As part of Hudson/Related’s deal for managing local business leases, a major push began to update and improve shops fronting on Main Street – or to supervise the exit of those unable to keep pace. For all to thrive, the environment had to improve, to become more welcoming and vibrant. When that impetus hit the M&D Deli, things went from good to even better.

Along with a new name came a revitalized look, more products and a more user-friendly design.

(Click to enlarge)

One thing that strikes you on entering Bread & Butter Market is the more open look of the counter space where clerks greet customers in a well-lit setting that used to be cluttered and a little claustrophobic. Now, it’s friendlier, with an easier connection between customer and register.

Joined on the right is a salad bar and a deli counter filled with delicious-looking prepared meals, making it a great place to grab lunch or dinner on the fly.

Summoning the bleary-eyed customer on her or his way to work, a coffee machine offers the variety people have come to expect, whether you’re a black coffee-for-survival type or a more refined consumer of hot, caffeinated beverages. Bagels and baked goods are nearby, and for the more health conscious, baskets of apples, bananas, lemons and plantains are fresh and full.

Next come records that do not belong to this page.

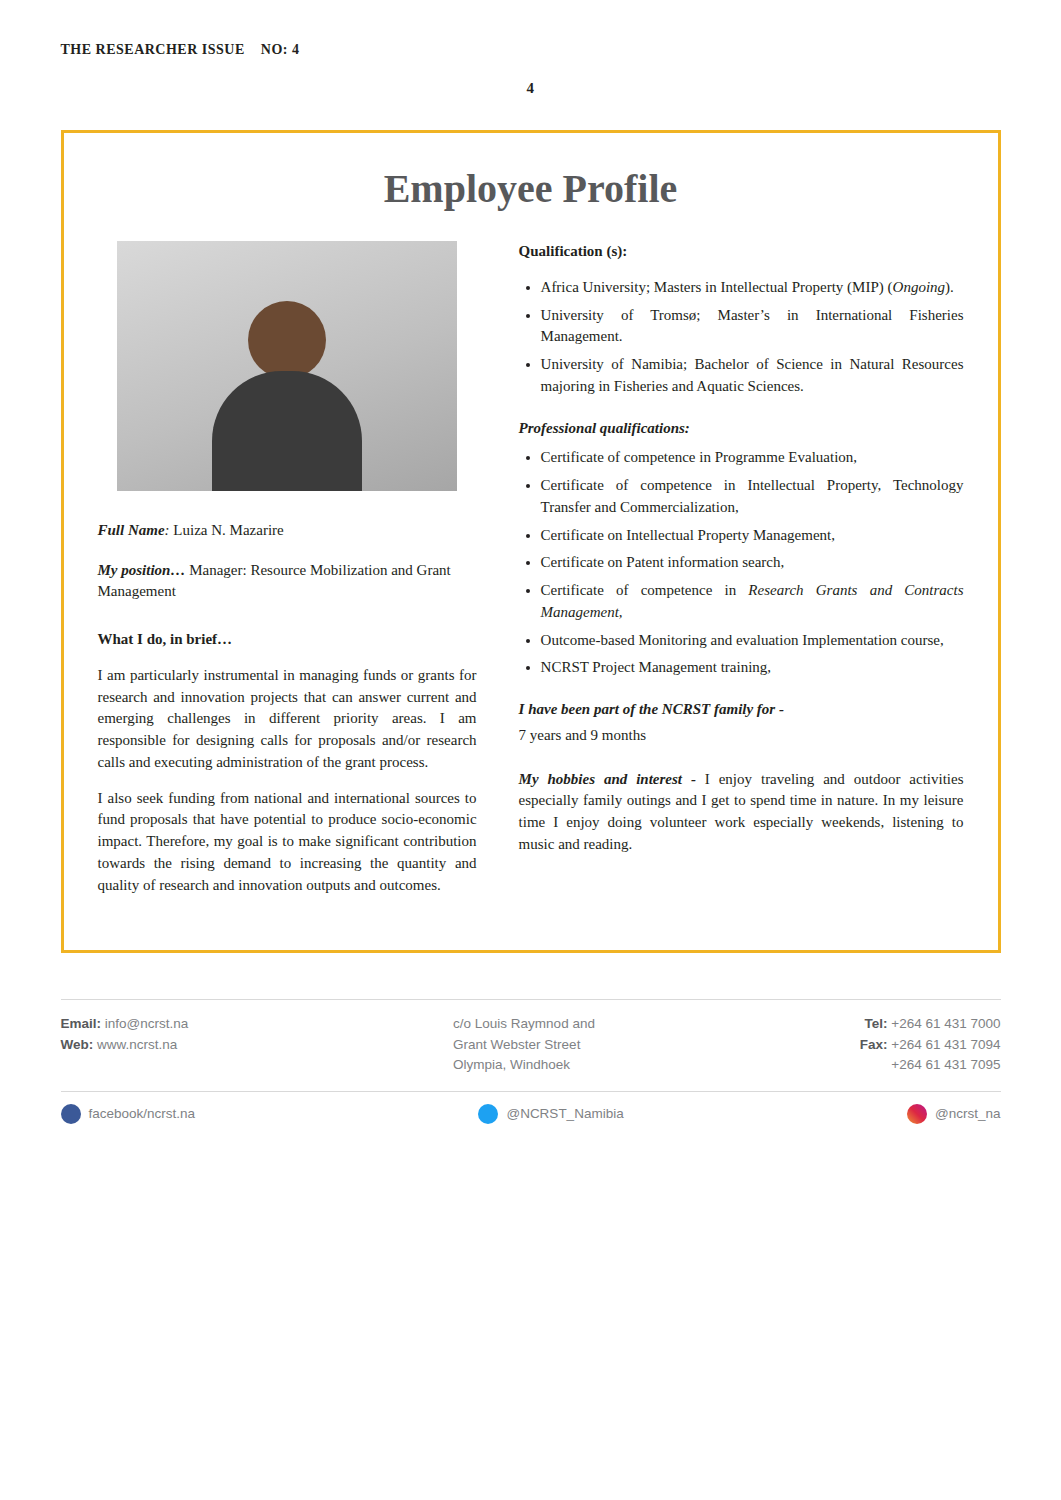THE RESEARCHER ISSUE NO: 4
4
Employee Profile
Full Name: Luiza N. Mazarire
My position… Manager: Resource Mobilization and Grant Management
What I do, in brief…
I am particularly instrumental in managing funds or grants for research and innovation projects that can answer current and emerging challenges in different priority areas. I am responsible for designing calls for proposals and/or research calls and executing administration of the grant process.
I also seek funding from national and international sources to fund proposals that have potential to produce socio-economic impact. Therefore, my goal is to make significant contribution towards the rising demand to increasing the quantity and quality of research and innovation outputs and outcomes.
Qualification (s):
Africa University; Masters in Intellectual Property (MIP) (Ongoing).
University of Tromsø; Master’s in International Fisheries Management.
University of Namibia; Bachelor of Science in Natural Resources majoring in Fisheries and Aquatic Sciences.
Professional qualifications:
Certificate of competence in Programme Evaluation,
Certificate of competence in Intellectual Property, Technology Transfer and Commercialization,
Certificate on Intellectual Property Management,
Certificate on Patent information search,
Certificate of competence in Research Grants and Contracts Management,
Outcome-based Monitoring and evaluation Implementation course,
NCRST Project Management training,
I have been part of the NCRST family for -
7 years and 9 months
My hobbies and interest - I enjoy traveling and outdoor activities especially family outings and I get to spend time in nature. In my leisure time I enjoy doing volunteer work especially weekends, listening to music and reading.
Email: info@ncrst.na
Web: www.ncrst.na
c/o Louis Raymnod and
Grant Webster Street
Olympia, Windhoek
Tel: +264 61 431 7000
Fax: +264 61 431 7094
+264 61 431 7095
facebook/ncrst.na
@NCRST_Namibia
@ncrst_na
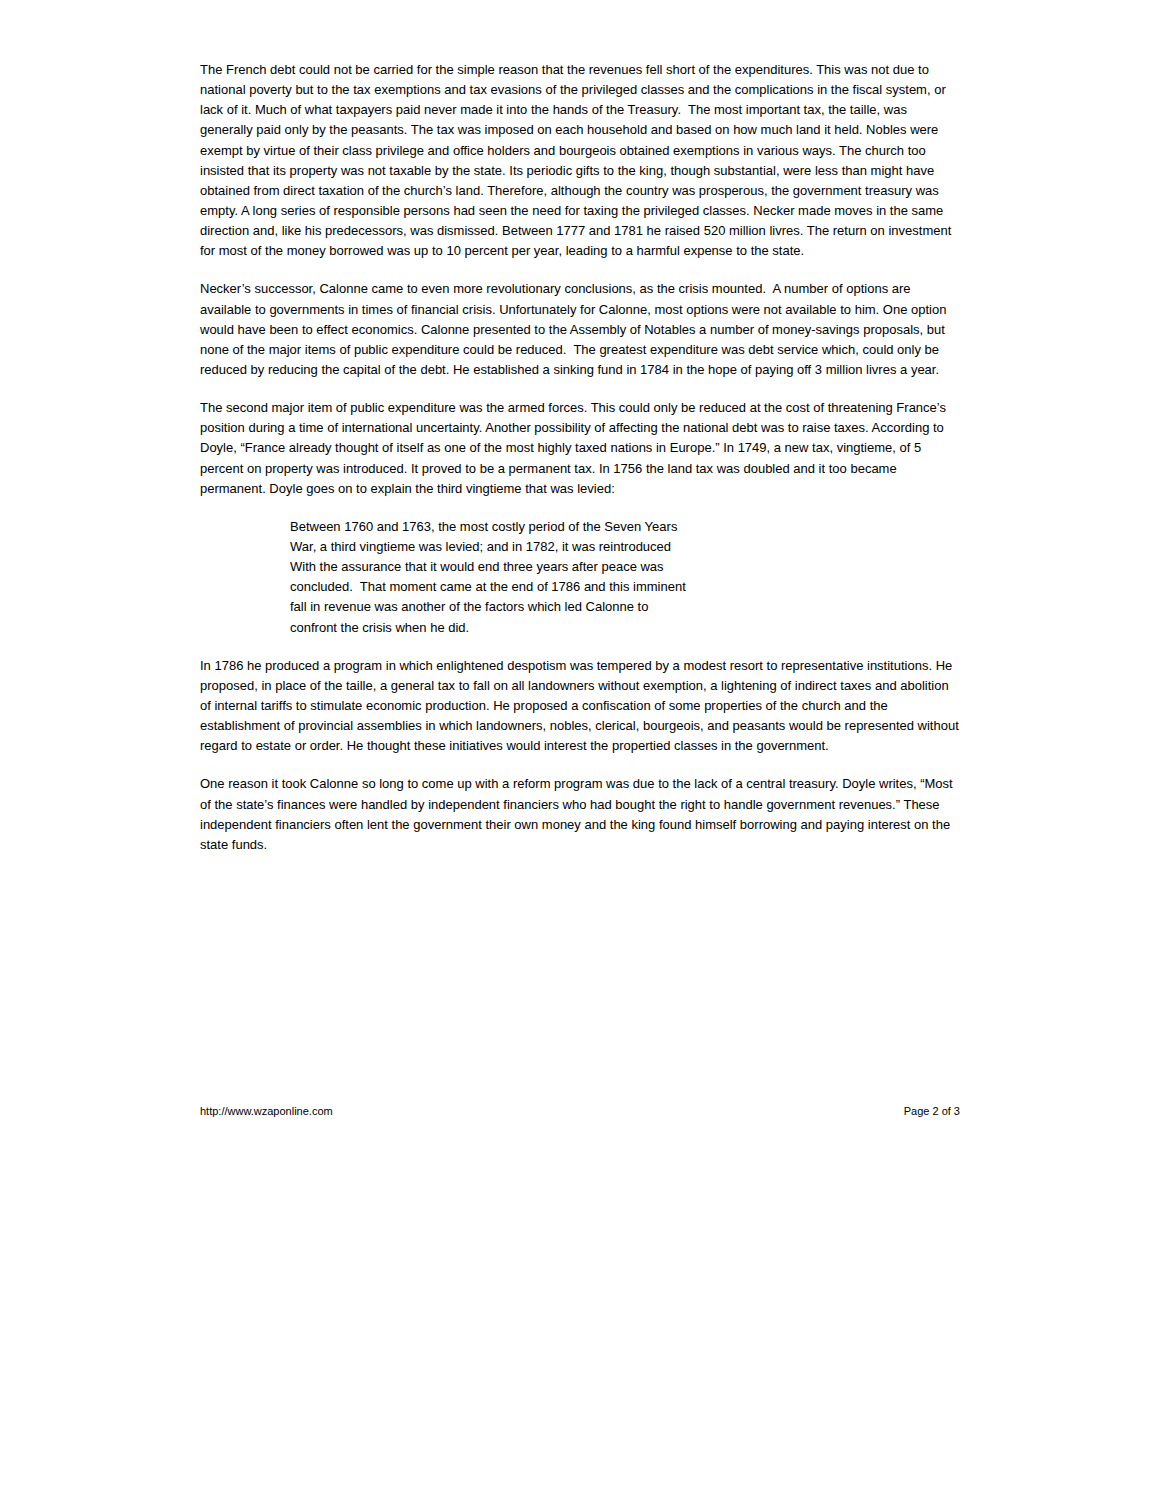The French debt could not be carried for the simple reason that the revenues fell short of the expenditures. This was not due to national poverty but to the tax exemptions and tax evasions of the privileged classes and the complications in the fiscal system, or lack of it. Much of what taxpayers paid never made it into the hands of the Treasury. The most important tax, the taille, was generally paid only by the peasants. The tax was imposed on each household and based on how much land it held. Nobles were exempt by virtue of their class privilege and office holders and bourgeois obtained exemptions in various ways. The church too insisted that its property was not taxable by the state. Its periodic gifts to the king, though substantial, were less than might have obtained from direct taxation of the church’s land. Therefore, although the country was prosperous, the government treasury was empty. A long series of responsible persons had seen the need for taxing the privileged classes. Necker made moves in the same direction and, like his predecessors, was dismissed. Between 1777 and 1781 he raised 520 million livres. The return on investment for most of the money borrowed was up to 10 percent per year, leading to a harmful expense to the state.
Necker’s successor, Calonne came to even more revolutionary conclusions, as the crisis mounted. A number of options are available to governments in times of financial crisis. Unfortunately for Calonne, most options were not available to him. One option would have been to effect economics. Calonne presented to the Assembly of Notables a number of money-savings proposals, but none of the major items of public expenditure could be reduced. The greatest expenditure was debt service which, could only be reduced by reducing the capital of the debt. He established a sinking fund in 1784 in the hope of paying off 3 million livres a year.
The second major item of public expenditure was the armed forces. This could only be reduced at the cost of threatening France’s position during a time of international uncertainty. Another possibility of affecting the national debt was to raise taxes. According to Doyle, “France already thought of itself as one of the most highly taxed nations in Europe.” In 1749, a new tax, vingtieme, of 5 percent on property was introduced. It proved to be a permanent tax. In 1756 the land tax was doubled and it too became permanent. Doyle goes on to explain the third vingtieme that was levied:
Between 1760 and 1763, the most costly period of the Seven Years
War, a third vingtieme was levied; and in 1782, it was reintroduced
With the assurance that it would end three years after peace was
concluded. That moment came at the end of 1786 and this imminent
fall in revenue was another of the factors which led Calonne to
confront the crisis when he did.
In 1786 he produced a program in which enlightened despotism was tempered by a modest resort to representative institutions. He proposed, in place of the taille, a general tax to fall on all landowners without exemption, a lightening of indirect taxes and abolition of internal tariffs to stimulate economic production. He proposed a confiscation of some properties of the church and the establishment of provincial assemblies in which landowners, nobles, clerical, bourgeois, and peasants would be represented without regard to estate or order. He thought these initiatives would interest the propertied classes in the government.
One reason it took Calonne so long to come up with a reform program was due to the lack of a central treasury. Doyle writes, “Most of the state’s finances were handled by independent financiers who had bought the right to handle government revenues.” These independent financiers often lent the government their own money and the king found himself borrowing and paying interest on the state funds.
http://www.wzaponline.com Page 2 of 3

What seems most changed at the deli is the smart reorientation of shelves filled with basic commodities. Instead of aisles running north from the counter, each now rests at a 90 degree angle and takes advantage of the floor-to-ceiling street-front windows for extra lighting. The shelving is tall and well-stocked. Prices are usually easy to locate for comparisons.

Comparison shopping matters to most of us. At Bread & Butter Market, the owners wisely offer an adequate variety of products to consider. Maxwell House faces off against Folger’s, for instance. General Mills goes head to head with Kellogg. Nowhere in this new arrangement are you hampered by a lack of choices or an inability to find what you want.

You might expect less from a market with relatively small floor space, but instead, what you come away with is an understanding of why such places are sometimes called “convenience stores.” With the new, better-lit, and open design, shoppers save time and money by easily finding what they want without walking endless aisles, forced to look at products for which they have no interest.

A final but decisive factor is that the friendliness Islanders have become used to finding at this venue remains undiminished. Sam, the deli counterman, waits for his next order with a broad, easy smile. “I’ve been working here since 1985,” he brags.

So, how about that? A convenience store that’s actually convenient and retains people who love their jobs? Little things help a small community thrive. More than ever, now, Bread & Butter Market does its share.